Televizyonların aç gözlülüğü ise mide bulandırıcı. Yaşadığı dönemde insanların yüzüne bakmayan, güzel seslerin-gerçek emekçilerin kıymetini bilmeyen bu adamlar bir filmin ardından hepsi kaymağı yeme derdine düşüp insanların eski günleri arayışını, özlemini, nostaljiyi bir güzel kullanmaktalar. Okan Bayülgen dahil birçok televizyoncu rahmetli olmuş Ayla Dikmen'İn ölümünden bile habersiz onu programlarına davet etme girişimlerinde bulunduklarını utanarak itiraf etti ki gitgide sapıtan, kültürünü-benliğini kaybeden, herşeyi en kısa zamanda tüketen a acayip bir toplum haline gelişimizin güzel bir örneği olsa gerek bu yaşananlar.
Bu filmin boku çıkınca da başka bir damar bulup ordan bir iki eski şarkı ve şarkıcıyı bulup orayı eşelenir, bu emektarlar tekrar unutulup yeni yeni macerlara yelken açılır.
Düşündüklerini dile getirmekte zorlanan biri olarak, birşeyler anlatabildikse ne mutlu bana. Sıkılan, bunalan, hani klişe tabirle kalabalıklar içinde yalnız bir adam olarak, tutunacak dal bulamayan kayıpp kuşan generation X mensubu olarak, olayın artık memleketi-dünyayı güzelleştirmek kurtarmak olmadığı, kendini kurtarmanın tabiri caizse 'yırtmanın' bir numaralı gündem olduğu ortamda ne yapacağı şaşırmış eblek eblek bakan, her an intihar edecekmiş gibi bakan, övüne övüne psikolojik tedavisini anlatan, aldığı anti-depresanlarıyla gurur duyan, hiçbir sorunu olmamasına karşın her an küçük emrah bakışı yapmaya ve ağlamaya hazır gelen nesillere ağzı açık anlamsız bakan, eskiye her daim özlem duyan, düşündükçe hani ayva yiyip de boğazına durur ya tam o şekil donup kalan bir insan olarak, no future diyerekten hayırlı traşlar diliyorum...

4 yorum:

Şairler Parkı dedi ki...

uzun zamandır bu kadar tartıştığım bir film olduğunu hatırlamıyorum.
tam anlamıyla ortada kalmış durumdayım.
evet güzel film ve beğendim.
ama abartanlara ne demeli ?
hayatım değişti, bakış açım değişti, filmi izlediğimden beri farklı bir insanım diyenler ve bombok, seyirciye oynamış, para için çekmiş, 2 müzik döşemiş alta oh mis diyenler.
lan film bu film.
abartısız şekilde porno film diyen bile çıktı.
yönetmen seyirciye oynamasında nereye oynasın kardeşim. seyirci gelmesin diye filmmi yapsın. her filmin hedef kitlesi var. çağan bunu biraz geniş tutmuş sadece.

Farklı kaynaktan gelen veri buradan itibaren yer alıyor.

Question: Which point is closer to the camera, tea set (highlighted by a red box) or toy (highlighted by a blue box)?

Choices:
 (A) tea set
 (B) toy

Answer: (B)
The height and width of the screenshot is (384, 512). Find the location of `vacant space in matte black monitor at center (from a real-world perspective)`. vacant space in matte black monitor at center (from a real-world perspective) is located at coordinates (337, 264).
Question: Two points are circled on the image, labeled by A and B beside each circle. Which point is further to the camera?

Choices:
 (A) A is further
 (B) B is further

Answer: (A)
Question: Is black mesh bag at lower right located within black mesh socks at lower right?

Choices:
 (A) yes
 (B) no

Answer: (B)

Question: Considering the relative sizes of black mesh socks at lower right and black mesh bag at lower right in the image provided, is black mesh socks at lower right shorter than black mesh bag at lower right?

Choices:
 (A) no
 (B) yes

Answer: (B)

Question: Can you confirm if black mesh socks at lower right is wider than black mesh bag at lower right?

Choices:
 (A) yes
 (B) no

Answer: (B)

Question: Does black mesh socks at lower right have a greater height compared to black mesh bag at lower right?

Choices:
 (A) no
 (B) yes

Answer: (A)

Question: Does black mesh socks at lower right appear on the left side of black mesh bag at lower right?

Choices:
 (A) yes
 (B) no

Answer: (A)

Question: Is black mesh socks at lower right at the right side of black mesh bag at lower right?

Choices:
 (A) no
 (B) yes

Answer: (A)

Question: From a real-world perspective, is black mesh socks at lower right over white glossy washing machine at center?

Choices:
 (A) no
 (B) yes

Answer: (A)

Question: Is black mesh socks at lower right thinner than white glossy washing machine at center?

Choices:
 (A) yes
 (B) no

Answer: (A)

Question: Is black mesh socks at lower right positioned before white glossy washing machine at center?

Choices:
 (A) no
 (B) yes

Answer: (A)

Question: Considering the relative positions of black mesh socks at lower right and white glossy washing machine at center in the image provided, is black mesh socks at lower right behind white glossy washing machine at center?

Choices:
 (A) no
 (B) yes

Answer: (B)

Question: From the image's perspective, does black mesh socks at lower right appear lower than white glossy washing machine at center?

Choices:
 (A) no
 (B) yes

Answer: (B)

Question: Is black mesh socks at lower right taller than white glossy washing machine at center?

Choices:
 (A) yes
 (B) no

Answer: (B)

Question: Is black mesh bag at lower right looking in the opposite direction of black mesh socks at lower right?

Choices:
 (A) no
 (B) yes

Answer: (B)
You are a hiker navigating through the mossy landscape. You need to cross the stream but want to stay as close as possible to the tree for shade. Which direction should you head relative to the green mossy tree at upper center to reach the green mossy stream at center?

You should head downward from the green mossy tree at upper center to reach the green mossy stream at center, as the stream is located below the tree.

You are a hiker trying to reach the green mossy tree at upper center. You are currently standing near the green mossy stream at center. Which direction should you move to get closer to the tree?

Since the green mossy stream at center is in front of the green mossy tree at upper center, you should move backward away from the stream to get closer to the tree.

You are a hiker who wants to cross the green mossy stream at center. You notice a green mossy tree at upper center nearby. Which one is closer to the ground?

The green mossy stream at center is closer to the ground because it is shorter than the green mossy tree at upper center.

çağan ırmak benim gözümde türkiyenin en iyi kısa film yönetmenidir.
çektiği bütün filmler 20-30 dakika sınırı içinde gayet anlatabilir. bana old and wise çalsana yı şimdi uzun metraj film yapsa o filmde rekor kırar, çok konuşulur.


değindiğin konulardan birini bizde sık sık konuştuk. bırakın istanbul dışında oturan birini taksimi gün be gün yaşamayan o çarkın içine girmeyen bir insan bu filmin bazı yerlerinde eksik kalacaktır. filmin içine giremeyecektir. yok ama o kadar çok ıssız adam varmış ki, taksime sığmazlar ...

ve işin sektörel kısmı var. artık herkes para kazanmak ne kolay bizde böyle filmler çekelim bizde para kazanalım diyor. ki bunu apaçık söyleyen ilk ezel akaydır.
çek abi sende o zaman. senin filminide 2 milyon kişi izlesin. yok ben kendi tarzımdan taviz vermem para için film çekmem diyorsan kazanan adamada fütursuzca eleştirelerde bulunma.
( eleştirim geneledir, ezel akay'a değil )



uzun oldu biliyorum ama anla beni ferdinand :D
carpe diem

marmara

ferdinand dedi ki...

:)anlıyorum hocam, teşekkürler uzun detaylı yorumun için.
Çağan Irmak'a lafım yok zaten yazıda dediğim gibi kendisi yıllardır koleksiyon yapan, herşeyi biriktiren bir adam, benim kelamım bu filmi görür görmez kendini sahaflara atan, yıllar önce ölen şarkıcıyı programına çağıranlara, yaşamadığı halde çok şey yaşamış gibi yapanlara...

Old and wise ise benim için de yeri ayrıdır, iki hasta olduğum oyuncu Erkan Can ve Derya Alabora eşliğinde can'dır-ciğerdir.
Eğer popüler sinema diye birşey yapılacaksa keşke herkes Çağğan Irmak gibi yapsa, o kadar kötü filmler geliyo ki özellikle tatil dönemine dek getirip voleyi vuralım hesabı yapılan ve hakkaten vuran, son örneği Muro adlı film 1 milyon barajını aşmış ki vay bana vay'lar bana:)

selamlar

Baran Doğan dedi ki...

Güzel bir yazı.

designerk dedi ki...

Açıkçası filmi izlemedim. Yorum yaparsam da büyük hata etmiş olurum ama benim de filmin kendisiyle olmasa bile ona dair söylemek istediğim bir kaç söz var.
Öncelikle çevremde filmi izleyipte beğenmeyen biriyle karşılaşmadım. Herkes övgüyle bahsediyor ki bu bence en büyük reklamdır bir çalışma için. İkincisi ev ahalisinin devamlı olarak izlediği ulusal kanallardaki birçok dizide gözüme takılan bu filmin reklamına yönelik çabalar. Yani mevzubahis dizilerin çekildiği mekanda ya filmin afişi bi şekilde gözünüze takılıyor ya da karakterler arasında ki diyalogda bir şekilde kulağınız tırmalanıyor. Tırmalanıyor diyorum çünki devamlı olarak her dizide geçmesi bir şekilde rahatsızlık verici boyuta varıyor. Gerçi sonuçta reklam olmadan artık bir şeyin pazarlanamaz oluşu, malum böyle olunca da herşeyin heran karşınıza çıkması artık alışıldık bir hal alıyor. Yine çok uzattım biliyorum ama sırf bu neden bile benim filmden uzak kalmama yetiyorda artıyor. Hele hele iş ağlamaklı kısma gelince zaten hayatın beni güldürmekten uzak olduğunu düşündükçe daha da bir soğuyor hissediyorum kendimi. Kişisel kapriste, önyargıda denebilir bu söylediklerime ama filmle ilgili hislerim bu yönde.